Las tiendas comerciales y los negocios brillaban con sus luces encendidas. Me
entró la curiosidad de saber cómo sería el muelle de Pimentel de noche así que
al día siguiente a eso de las 18:30 pm partí hacia allá. Tenía iluminado todo
el camino con muchos postes de luz. Mucha gente paseaba en familia o con
amigos. Otros salían a pasear con sus perros. No me atreví a ingresar al muelle
por el terrible frío que había dentro. Me senté en una de sus bancas y empecé a
mirar para todos lados. Había unas chicas muy bonitas a las que uno deseaba
hablarles y conquistarlas. Me levanté y empecé a caminar de esquina a esquina
para intentar siquiera llamar la atención de alguna de ellas. Estuve así por el
lapso de dos horas. Al menor contacto visual asentía con la cabeza para
saludarla y si había una respuesta igual movía la mano para asegurar un
acercamiento y después una conversación. A las 10:30 pm de la noche las
personas iban desapareciendo poco a poco. A las 10:54 pm ya no había ninguna.

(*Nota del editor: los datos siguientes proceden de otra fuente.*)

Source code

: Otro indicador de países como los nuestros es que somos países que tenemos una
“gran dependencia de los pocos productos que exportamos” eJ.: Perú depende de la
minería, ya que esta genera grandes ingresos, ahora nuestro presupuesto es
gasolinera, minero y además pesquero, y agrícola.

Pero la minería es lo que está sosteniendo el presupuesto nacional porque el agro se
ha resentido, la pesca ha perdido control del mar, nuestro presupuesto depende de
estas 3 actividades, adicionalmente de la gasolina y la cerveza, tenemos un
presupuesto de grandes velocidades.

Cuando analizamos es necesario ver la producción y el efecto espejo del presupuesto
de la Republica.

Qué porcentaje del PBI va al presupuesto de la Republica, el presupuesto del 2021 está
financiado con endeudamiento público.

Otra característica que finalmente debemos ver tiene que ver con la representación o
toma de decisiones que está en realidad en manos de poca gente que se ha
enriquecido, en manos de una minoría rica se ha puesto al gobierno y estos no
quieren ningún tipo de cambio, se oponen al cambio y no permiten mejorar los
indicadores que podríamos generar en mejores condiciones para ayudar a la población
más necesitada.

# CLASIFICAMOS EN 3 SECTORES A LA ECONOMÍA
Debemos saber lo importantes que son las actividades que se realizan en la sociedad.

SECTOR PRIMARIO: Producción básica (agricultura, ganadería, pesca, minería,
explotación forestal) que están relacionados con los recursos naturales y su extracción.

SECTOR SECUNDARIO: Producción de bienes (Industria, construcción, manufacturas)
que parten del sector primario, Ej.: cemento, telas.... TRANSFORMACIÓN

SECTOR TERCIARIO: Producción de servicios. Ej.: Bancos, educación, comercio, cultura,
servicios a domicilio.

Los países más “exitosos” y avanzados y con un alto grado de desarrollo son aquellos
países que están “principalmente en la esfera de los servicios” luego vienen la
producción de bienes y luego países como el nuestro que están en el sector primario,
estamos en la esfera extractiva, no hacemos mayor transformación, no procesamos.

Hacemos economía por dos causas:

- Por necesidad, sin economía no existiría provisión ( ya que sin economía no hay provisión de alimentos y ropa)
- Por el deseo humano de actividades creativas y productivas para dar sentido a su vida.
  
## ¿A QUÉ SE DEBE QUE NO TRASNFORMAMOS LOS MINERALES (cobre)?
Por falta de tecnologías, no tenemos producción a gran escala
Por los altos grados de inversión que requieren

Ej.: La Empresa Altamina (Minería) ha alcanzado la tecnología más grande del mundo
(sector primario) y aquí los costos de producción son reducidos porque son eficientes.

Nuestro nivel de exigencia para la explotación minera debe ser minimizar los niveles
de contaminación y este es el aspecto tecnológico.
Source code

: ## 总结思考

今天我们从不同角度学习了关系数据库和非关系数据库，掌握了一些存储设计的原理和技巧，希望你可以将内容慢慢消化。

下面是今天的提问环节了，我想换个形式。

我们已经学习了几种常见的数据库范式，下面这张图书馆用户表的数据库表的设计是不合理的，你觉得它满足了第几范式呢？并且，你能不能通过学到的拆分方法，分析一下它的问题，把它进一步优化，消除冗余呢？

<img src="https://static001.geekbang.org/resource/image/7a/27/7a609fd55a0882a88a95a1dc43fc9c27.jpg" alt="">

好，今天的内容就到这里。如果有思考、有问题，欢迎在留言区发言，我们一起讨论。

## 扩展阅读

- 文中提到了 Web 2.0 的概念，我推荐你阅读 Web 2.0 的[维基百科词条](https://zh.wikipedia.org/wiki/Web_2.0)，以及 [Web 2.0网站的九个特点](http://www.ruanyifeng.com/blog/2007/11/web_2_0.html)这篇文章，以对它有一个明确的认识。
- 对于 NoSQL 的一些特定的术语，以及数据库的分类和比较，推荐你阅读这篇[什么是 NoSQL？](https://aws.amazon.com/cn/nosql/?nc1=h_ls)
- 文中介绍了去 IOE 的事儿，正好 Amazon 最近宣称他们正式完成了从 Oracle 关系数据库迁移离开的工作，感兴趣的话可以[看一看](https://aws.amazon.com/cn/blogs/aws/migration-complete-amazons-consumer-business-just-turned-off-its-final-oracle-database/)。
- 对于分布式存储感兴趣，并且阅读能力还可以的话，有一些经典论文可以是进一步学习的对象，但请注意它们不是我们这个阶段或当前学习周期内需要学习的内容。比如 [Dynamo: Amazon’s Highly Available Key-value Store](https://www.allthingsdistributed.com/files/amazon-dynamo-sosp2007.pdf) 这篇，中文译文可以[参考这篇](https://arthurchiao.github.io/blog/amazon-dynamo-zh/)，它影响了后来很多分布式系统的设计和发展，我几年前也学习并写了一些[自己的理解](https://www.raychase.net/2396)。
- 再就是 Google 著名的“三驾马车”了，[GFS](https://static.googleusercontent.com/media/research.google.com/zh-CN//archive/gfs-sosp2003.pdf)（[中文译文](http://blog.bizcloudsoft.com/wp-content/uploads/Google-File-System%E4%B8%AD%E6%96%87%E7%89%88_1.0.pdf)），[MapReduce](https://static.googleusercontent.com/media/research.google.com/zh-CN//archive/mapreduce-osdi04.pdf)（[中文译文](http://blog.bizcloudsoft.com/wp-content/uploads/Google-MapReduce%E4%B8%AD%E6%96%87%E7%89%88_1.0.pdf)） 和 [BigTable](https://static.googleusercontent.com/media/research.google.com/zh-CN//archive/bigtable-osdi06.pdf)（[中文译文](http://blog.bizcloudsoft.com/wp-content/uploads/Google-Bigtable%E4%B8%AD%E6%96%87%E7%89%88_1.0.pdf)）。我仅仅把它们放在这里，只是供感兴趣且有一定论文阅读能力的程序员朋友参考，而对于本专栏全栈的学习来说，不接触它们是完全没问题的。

Un señor apareció desde la otra esquina y me levantó la mano para avisarme que
la última combi ya salía para Chiclayo.
- Ya nos vamos. ¿Te vas?
- me preguntó el cobrador.
- Si. Espérame, ahorita
voy. – le respondí.
Cuando estuve dentro
del vehículo le pregunté:
- ¿A qué hora sale la
última combi?
- A las once. – me respondió.
Había llegado a las justas. Unas chicas desconocidas que estaban en los asientos delanteros y que me pareció haberlas visto pasear por el malecón, empezaron a reírse. El cobrador las acompañó con la risa. Luego el chofer también empezó a carcajearse. Me avergoncé porque me pareció que se reían de mí. A los pocos minutos empecé otra vez a marearme por culpa de los gases tóxicos y el movimiento del vehículo. Saqué la cabeza por la ventana para tomar un poco de aire y sentir las ráfagas de viento que te golpean como una cachetada cuando el vehículo transita a toda velocidad. Cuando noté que iba acercándome al paradero le ordené al cobrador que se detuviera en la esquina. Al intentar bajar de la combi me tropecé con algo y caí al suelo. Las chicas, el cobrador y el chofer empezaron a carcajearse al mismo tiempo con todas sus fuerzas. Me levanté de un salto como si no hubiera pasado nada. Me sacudí las ropas, tosí a causa de una carraspera y marché a casa.